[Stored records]
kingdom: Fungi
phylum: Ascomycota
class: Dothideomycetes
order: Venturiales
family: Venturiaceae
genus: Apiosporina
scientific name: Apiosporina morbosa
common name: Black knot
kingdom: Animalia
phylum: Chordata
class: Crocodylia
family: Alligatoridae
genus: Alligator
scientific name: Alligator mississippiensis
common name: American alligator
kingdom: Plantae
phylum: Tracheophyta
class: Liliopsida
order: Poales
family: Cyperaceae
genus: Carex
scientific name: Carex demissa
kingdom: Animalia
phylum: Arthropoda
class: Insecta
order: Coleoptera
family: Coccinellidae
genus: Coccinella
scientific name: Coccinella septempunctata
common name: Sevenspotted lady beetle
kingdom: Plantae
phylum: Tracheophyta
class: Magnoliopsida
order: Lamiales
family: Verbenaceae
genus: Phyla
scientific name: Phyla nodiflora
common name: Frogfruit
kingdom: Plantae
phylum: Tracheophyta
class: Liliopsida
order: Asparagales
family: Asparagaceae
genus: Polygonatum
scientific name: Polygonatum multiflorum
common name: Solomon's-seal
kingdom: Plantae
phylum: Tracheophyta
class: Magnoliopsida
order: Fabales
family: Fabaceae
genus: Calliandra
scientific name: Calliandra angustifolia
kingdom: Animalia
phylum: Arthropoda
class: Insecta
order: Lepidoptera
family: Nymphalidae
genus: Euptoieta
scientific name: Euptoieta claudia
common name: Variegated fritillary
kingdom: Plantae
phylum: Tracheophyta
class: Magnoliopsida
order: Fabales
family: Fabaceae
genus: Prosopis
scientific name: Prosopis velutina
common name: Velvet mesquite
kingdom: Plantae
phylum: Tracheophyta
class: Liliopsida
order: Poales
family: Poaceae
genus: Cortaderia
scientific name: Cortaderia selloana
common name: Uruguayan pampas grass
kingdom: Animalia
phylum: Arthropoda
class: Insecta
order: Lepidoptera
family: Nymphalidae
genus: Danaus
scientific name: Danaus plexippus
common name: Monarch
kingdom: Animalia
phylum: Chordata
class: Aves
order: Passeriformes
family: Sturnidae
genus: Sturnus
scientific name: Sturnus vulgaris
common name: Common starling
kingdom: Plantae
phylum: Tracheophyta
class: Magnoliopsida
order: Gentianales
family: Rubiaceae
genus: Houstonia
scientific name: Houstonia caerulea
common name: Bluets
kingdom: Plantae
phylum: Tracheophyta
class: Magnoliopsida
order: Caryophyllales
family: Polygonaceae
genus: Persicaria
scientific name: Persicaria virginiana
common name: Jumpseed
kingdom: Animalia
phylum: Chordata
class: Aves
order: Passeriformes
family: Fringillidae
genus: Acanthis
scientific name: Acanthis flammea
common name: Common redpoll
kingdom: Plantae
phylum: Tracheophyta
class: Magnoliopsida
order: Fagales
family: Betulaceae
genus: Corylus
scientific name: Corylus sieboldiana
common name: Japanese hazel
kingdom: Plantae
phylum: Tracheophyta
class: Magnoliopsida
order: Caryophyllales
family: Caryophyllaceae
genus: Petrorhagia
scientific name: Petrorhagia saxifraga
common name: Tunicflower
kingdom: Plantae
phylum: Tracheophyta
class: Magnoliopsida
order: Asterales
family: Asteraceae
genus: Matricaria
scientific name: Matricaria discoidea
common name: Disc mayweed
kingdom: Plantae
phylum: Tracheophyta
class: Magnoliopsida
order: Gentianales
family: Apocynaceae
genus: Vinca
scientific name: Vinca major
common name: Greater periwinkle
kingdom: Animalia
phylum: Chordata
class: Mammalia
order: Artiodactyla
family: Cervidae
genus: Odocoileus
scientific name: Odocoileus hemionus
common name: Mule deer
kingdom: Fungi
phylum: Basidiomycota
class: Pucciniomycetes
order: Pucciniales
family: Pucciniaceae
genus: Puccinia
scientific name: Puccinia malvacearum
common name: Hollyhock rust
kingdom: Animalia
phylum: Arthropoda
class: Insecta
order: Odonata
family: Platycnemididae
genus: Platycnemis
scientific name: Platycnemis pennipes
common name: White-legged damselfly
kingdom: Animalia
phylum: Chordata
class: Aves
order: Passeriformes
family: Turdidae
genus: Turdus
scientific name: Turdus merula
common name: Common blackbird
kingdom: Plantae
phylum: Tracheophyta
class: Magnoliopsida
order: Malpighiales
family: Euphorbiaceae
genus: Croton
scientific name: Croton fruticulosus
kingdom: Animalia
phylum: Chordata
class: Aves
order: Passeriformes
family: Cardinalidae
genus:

[What is required] Extract every line of the listing above, from the first kingdom entry through the last, copying each field name and its value verbatim and in the same order.

[Result of this exercise]
kingdom: Fungi
phylum: Ascomycota
class: Dothideomycetes
order: Venturiales
family: Venturiaceae
genus: Apiosporina
scientific name: Apiosporina morbosa
common name: Black knot
kingdom: Animalia
phylum: Chordata
class: Crocodylia
family: Alligatoridae
genus: Alligator
scientific name: Alligator mississippiensis
common name: American alligator
kingdom: Plantae
phylum: Tracheophyta
class: Liliopsida
order: Poales
family: Cyperaceae
genus: Carex
scientific name: Carex demissa
kingdom: Animalia
phylum: Arthropoda
class: Insecta
order: Coleoptera
family: Coccinellidae
genus: Coccinella
scientific name: Coccinella septempunctata
common name: Sevenspotted lady beetle
kingdom: Plantae
phylum: Tracheophyta
class: Magnoliopsida
order: Lamiales
family: Verbenaceae
genus: Phyla
scientific name: Phyla nodiflora
common name: Frogfruit
kingdom: Plantae
phylum: Tracheophyta
class: Liliopsida
order: Asparagales
family: Asparagaceae
genus: Polygonatum
scientific name: Polygonatum multiflorum
common name: Solomon's-seal
kingdom: Plantae
phylum: Tracheophyta
class: Magnoliopsida
order: Fabales
family: Fabaceae
genus: Calliandra
scientific name: Calliandra angustifolia
kingdom: Animalia
phylum: Arthropoda
class: Insecta
order: Lepidoptera
family: Nymphalidae
genus: Euptoieta
scientific name: Euptoieta claudia
common name: Variegated fritillary
kingdom: Plantae
phylum: Tracheophyta
class: Magnoliopsida
order: Fabales
family: Fabaceae
genus: Prosopis
scientific name: Prosopis velutina
common name: Velvet mesquite
kingdom: Plantae
phylum: Tracheophyta
class: Liliopsida
order: Poales
family: Poaceae
genus: Cortaderia
scientific name: Cortaderia selloana
common name: Uruguayan pampas grass
kingdom: Animalia
phylum: Arthropoda
class: Insecta
order: Lepidoptera
family: Nymphalidae
genus: Danaus
scientific name: Danaus plexippus
common name: Monarch
kingdom: Animalia
phylum: Chordata
class: Aves
order: Passeriformes
family: Sturnidae
genus: Sturnus
scientific name: Sturnus vulgaris
common name: Common starling
kingdom: Plantae
phylum: Tracheophyta
class: Magnoliopsida
order: Gentianales
family: Rubiaceae
genus: Houstonia
scientific name: Houstonia caerulea
common name: Bluets
kingdom: Plantae
phylum: Tracheophyta
class: Magnoliopsida
order: Caryophyllales
family: Polygonaceae
genus: Persicaria
scientific name: Persicaria virginiana
common name: Jumpseed
kingdom: Animalia
phylum: Chordata
class: Aves
order: Passeriformes
family: Fringillidae
genus: Acanthis
scientific name: Acanthis flammea
common name: Common redpoll
kingdom: Plantae
phylum: Tracheophyta
class: Magnoliopsida
order: Fagales
family: Betulaceae
genus: Corylus
scientific name: Corylus sieboldiana
common name: Japanese hazel
kingdom: Plantae
phylum: Tracheophyta
class: Magnoliopsida
order: Caryophyllales
family: Caryophyllaceae
genus: Petrorhagia
scientific name: Petrorhagia saxifraga
common name: Tunicflower
kingdom: Plantae
phylum: Tracheophyta
class: Magnoliopsida
order: Asterales
family: Asteraceae
genus: Matricaria
scientific name: Matricaria discoidea
common name: Disc mayweed
kingdom: Plantae
phylum: Tracheophyta
class: Magnoliopsida
order: Gentianales
family: Apocynaceae
genus: Vinca
scientific name: Vinca major
common name: Greater periwinkle
kingdom: Animalia
phylum: Chordata
class: Mammalia
order: Artiodactyla
family: Cervidae
genus: Odocoileus
scientific name: Odocoileus hemionus
common name: Mule deer
kingdom: Fungi
phylum: Basidiomycota
class: Pucciniomycetes
order: Pucciniales
family: Pucciniaceae
genus: Puccinia
scientific name: Puccinia malvacearum
common name: Hollyhock rust
kingdom: Animalia
phylum: Arthropoda
class: Insecta
order: Odonata
family: Platycnemididae
genus: Platycnemis
scientific name: Platycnemis pennipes
common name: White-legged damselfly
kingdom: Animalia
phylum: Chordata
class: Aves
order: Passeriformes
family: Turdidae
genus: Turdus
scientific name: Turdus merula
common name: Common blackbird
kingdom: Plantae
phylum: Tracheophyta
class: Magnoliopsida
order: Malpighiales
family: Euphorbiaceae
genus: Croton
scientific name: Croton fruticulosus
kingdom: Animalia
phylum: Chordata
class: Aves
order: Passeriformes
family: Cardinalidae
genus:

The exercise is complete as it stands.